Das Rennen selbst wurde zu dem erwarteten und zermürbenden Bord-an-Bord-Kampf. Nach einem starken Start musste der BRG-Achter die Amsterdamer zwischen dem Ende von Temple Island, also in der Nachstartphase und der Barrier leider eine Dreiviertellänge ziehen lassen.
Danach hatten wir uns gefunden, kamen in einen guten Rhythmus und setzen eine ganze Serie von Zwischenspurts, auf die Okeanos aber leider immer eine passende Antwort fand. Selbst ein perfekter Schlussspurt half uns nicht mehr, den Gegner vor dem Ziel zu überrudern.
Somit platzte der ersehnte Traum vom Finale leider am Abend dieses 6. Juli. Zuerst war die Enttäuschung groß und es galt, die Niederlage im engsten Mannschaftskreis fürs erste zu verarbeiten. Doch nach einer aufbauenden Ansprache des Trainers, aus der man im Wesentlichen gemeinsam resümierte, dass dieses Halbfinale das beste Rennen aller vier bestrittenen Rennen war und man sich tapfer geschlagen hatte, hoben sich die Köpfe wieder fürs Erste.
Im Anschluss wurden Hände geschüttelt, tröstende Worte empfangen viele Fotos mit Fans, Familie, Freunden und Sponsoren gemacht.

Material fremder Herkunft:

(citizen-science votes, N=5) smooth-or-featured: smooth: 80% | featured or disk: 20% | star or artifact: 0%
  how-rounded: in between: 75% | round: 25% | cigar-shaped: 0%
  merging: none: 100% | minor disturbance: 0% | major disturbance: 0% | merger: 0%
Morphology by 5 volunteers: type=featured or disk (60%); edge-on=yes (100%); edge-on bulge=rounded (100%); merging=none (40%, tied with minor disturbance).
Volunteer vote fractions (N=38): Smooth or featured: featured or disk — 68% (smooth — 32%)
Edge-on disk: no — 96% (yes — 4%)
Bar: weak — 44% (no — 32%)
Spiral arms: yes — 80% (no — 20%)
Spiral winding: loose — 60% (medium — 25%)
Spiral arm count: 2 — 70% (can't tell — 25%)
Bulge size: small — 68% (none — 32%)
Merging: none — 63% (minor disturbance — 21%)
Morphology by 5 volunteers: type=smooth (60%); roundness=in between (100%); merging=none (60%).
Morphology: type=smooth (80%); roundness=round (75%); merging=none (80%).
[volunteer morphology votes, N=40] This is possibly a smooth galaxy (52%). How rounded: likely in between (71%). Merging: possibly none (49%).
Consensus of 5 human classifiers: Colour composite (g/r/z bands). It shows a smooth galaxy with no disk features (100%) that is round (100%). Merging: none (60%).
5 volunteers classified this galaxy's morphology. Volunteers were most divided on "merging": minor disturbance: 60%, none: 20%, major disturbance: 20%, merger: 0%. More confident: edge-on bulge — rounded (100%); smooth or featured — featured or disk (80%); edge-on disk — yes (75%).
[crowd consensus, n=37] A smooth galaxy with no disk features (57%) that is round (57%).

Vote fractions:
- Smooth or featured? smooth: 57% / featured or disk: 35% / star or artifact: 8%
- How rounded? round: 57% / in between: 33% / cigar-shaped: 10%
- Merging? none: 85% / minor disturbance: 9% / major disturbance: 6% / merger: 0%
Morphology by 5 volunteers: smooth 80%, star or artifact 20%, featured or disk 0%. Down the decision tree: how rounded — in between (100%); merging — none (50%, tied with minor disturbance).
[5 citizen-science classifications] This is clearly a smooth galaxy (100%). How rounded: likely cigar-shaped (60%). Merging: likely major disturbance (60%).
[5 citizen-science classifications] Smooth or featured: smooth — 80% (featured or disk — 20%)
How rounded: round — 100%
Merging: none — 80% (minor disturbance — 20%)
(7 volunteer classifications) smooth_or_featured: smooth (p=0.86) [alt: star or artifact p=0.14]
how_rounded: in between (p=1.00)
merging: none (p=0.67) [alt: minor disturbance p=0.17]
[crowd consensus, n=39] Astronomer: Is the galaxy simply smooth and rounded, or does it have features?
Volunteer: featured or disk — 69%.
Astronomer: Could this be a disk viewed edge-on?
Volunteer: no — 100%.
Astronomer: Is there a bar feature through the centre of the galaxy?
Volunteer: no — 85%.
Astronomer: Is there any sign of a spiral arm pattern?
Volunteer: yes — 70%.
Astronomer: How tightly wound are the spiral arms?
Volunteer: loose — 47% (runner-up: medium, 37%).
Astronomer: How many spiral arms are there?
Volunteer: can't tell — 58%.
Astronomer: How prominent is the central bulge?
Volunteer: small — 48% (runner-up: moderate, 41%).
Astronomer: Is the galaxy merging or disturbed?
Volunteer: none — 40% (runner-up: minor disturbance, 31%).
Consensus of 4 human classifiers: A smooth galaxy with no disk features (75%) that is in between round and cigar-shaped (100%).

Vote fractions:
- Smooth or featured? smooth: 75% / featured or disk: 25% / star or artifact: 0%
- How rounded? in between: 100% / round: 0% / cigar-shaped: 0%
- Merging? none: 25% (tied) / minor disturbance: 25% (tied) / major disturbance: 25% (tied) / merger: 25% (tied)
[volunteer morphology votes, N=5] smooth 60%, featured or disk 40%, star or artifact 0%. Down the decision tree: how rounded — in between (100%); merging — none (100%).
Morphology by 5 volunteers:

Nachdem das Boot abgeriggert und verladen war, gab es dann für alle nach 4 Tagen enthaltsamer Sportlernahrung erst einmal ein kaltes Bier. Dieses und noch einige mehr, sowie der ein oder andere Pitcher Pimms leiteten dann den gesellschaftlichen Teil der Veranstaltung ein. Eine ausgiebige Partynacht hatten sich alle Beteiligten nach den kräftezehrenden Rennen- egal ob als Unterstützung an Land oder Sportler auf dem Wasser- redlich verdient…
So endete die Teilnahme der Bonner Boote an der ältesten Ruderregatta der Welt mit insgesamt sehr zufriedenstellenden Ergebnissen. Wir konnten mit dieser Leistung in England (Top 4 von 49 Booten im Achter) national wie auch international zeigen, dass Clubrudern auf Spitzenniveau betrieben wird.
Vielen Dank für die Unterstützung der Mannheimer Amicitia bei meinem Projekt! Ohne den Verein, wäre es mir nicht möglich gewesen dort an den Start zu gehen.
Wir gratulieren Leon herzlichst zu diesem tollen Ergebnis!